While working with WHAM dataset, in two seperate experiements the results are reversed for the speakers. Meaning Estimate Audio 1 is assigned to True Audio 2 while Estimate Audio 2 is assigned to True Audio 1. I attached an image for you to see the waveforms and how they are switched. I will do another experiment these days with other parameters and report if the issue persists

Command line: python run_improved_sudormrf.py --train WHAM --val WHAM --test WHAM --train_val WHAM --separation_task sep_clean --n_train 20000 --n_test 3000 --n_val 3000 --n_train_val 3000 --out_channels 256 --num_blocks 16 -cad 0 1 --n_jobs 8 --divide_lr_by 3. --upsampling_depth 5 --patience 49 -fs 8000 -tags sudo_rm_rf_16 --project_name sudormrf_wham --zero_pad --clip_grad_norm 5.0 --model_type relu --n_epochs 100 -bs 7

under-funk · Answer 1 · Mon May 09 2022 15:00:34 GMT+0800 (China Standard Time)

Pardon my brevity by the way, I think this is a great implementation and really good work! Thank you very much for making this repo

Efthymios Tzinis · Answer 2 · Wed May 11 2022 07:51:04 GMT+0800 (China Standard Time)

Hey thanks for the kind words, so in the problem of source separation, there is permutation invariance at the output (that means that speaker 1 could be assigned at the first or the second slot without change in our metrics). You are right, I did not compute the best permutation to assign the estimated sources back to their corresponding reference signals but this does not matter in a source separation setup. You can do it easily by finding which permutation gives you the maximum SI-SDR.

under-funk · Answer 3 · Wed May 11 2022 13:06:40 GMT+0800 (China Standard Time)

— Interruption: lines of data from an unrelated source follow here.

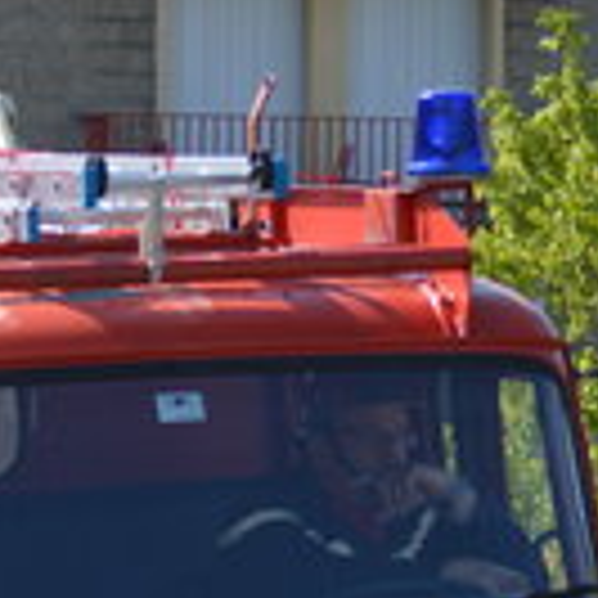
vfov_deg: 3.9
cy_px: 785
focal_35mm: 443
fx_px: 8658
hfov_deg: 4.0
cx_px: 128
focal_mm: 66
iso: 100
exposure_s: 1/500
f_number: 4.2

Thanks for the response etzinis, I was wondering if in a enh_single setup this would be a problem. I am guessing the maximum SI-SDR come from the correct estimate and it will be chosen automatically? I am interested in source seperation for enhancing one speaker but for 'in the wild' recordings there is a selection problem, if there are several speakers it is not easy to determine which one is the 'target' speaker, I havent started with the enh_single setup but was toying around with different parameters first to get familiar with your code and I just wanted to point it out.